Los apóstoles afirman que ese mismo Dios, «el Dios de nuestros padres», es «el que ha glorificado a Jesús» (Hechos de los Apóstoles 3, 13).
Pero, al mismo tiempo, al Dios en el que creemos, aun siendo el mismo que el del Antiguo Testamento, los cristianos lo confesamos de una manera nueva: Uno en esencia y Trinidad de Personas. Dios Padre, Hijo y Espíritu Santo. Plenitud de comunión y de amor personal en sí mismo, que ha querido salirnos al encuentro, dársenos y hacernos partícipes de su divinidad trinitaria, incorporándonos a su Hijo mediante su Espíritu Santo. Creemos en Dios Trino porque así nos lo ha revelado Jesucristo. Como escribe san Juan:
«A Dios nadie lo ha visto jamás; el Hijo Unigénito que está en el seno del Padre, él mismo lo dio a conocer» (Evangelio según san Juan 1, 18).

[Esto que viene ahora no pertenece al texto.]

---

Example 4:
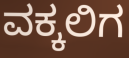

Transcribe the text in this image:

ವಕ್ಕಲಿಗ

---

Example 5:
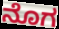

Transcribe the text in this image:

ನೊಗ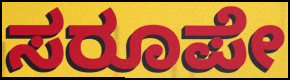
ಸರೂಪೇ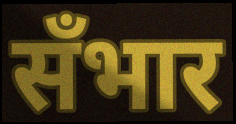
सँभारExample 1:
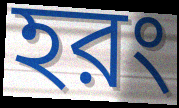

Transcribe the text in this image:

হরং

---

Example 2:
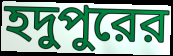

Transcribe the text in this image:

হদুপুরের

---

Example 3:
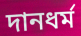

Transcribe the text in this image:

দানধর্ম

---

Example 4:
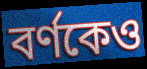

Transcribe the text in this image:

বর্ণকেও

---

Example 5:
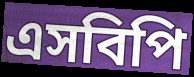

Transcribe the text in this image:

এসবিপি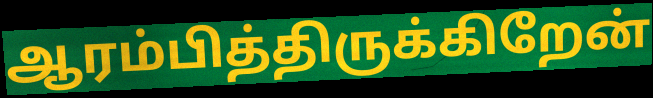
ஆரம்பித்திருக்கிறேன்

Desde la fe entendemos que el Dios vivo que actúa en el Antiguo Testamento es también el Dios Trino, si bien ahí no había desvelado la intimidad de su Ser como lo ha hecho a través de su Hijo Jesucristo y del envío del Espíritu Santo, sino solamente su «Nombre» y su «Gloria».

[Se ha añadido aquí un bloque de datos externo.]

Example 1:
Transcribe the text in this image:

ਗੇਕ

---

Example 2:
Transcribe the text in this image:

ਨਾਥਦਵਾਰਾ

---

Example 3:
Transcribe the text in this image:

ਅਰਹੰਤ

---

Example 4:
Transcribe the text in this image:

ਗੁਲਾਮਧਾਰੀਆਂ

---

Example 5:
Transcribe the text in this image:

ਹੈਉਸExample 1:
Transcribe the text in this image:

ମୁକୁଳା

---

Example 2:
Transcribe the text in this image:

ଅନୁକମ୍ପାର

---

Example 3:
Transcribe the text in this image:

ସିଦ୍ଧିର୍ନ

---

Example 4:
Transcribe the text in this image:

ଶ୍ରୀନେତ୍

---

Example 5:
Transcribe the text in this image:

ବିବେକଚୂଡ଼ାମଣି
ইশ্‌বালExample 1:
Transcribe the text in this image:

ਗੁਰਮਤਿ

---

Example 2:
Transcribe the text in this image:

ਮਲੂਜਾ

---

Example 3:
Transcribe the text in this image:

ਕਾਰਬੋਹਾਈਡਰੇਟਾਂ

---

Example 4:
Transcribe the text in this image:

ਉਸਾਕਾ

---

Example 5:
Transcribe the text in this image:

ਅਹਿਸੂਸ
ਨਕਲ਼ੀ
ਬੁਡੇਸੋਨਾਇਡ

En el Antiguo Testamento «Dios se revela como el Dios que ha hecho el mundo por amor y que es fiel al hombre incluso cuando este se separa de él por el pecado» (YouCat 8). Sin esa revelación sobre Dios que encontramos en el Antiguo Testamento, no conoceríamos al verdadero Dios y no comprenderíamos quién es Jesucristo. Aunque en el Antiguo Testamento «se contienen elementos imperfectos y pasajeros», como dice el Concilio Vaticano II (constitución Dei Verbum n. 15), y a veces se hable de Dios de manera muy antropomórfica (es decir, como si Dios fuera un hombre), es así como se nos va mostrando, con pedagogía divina, la forma de actuar de Dios con los hombres, y como se prepara la venida de Nuestro Señor Jesucristo.
Los cristianos, los judíos y los musulmanes creemos en el único Dios que presenta el Antiguo Testamento, aunque unos y otros por un camino distinto: Cristo Jesús, la Ley y la Alianza, o Mahoma y el Corán.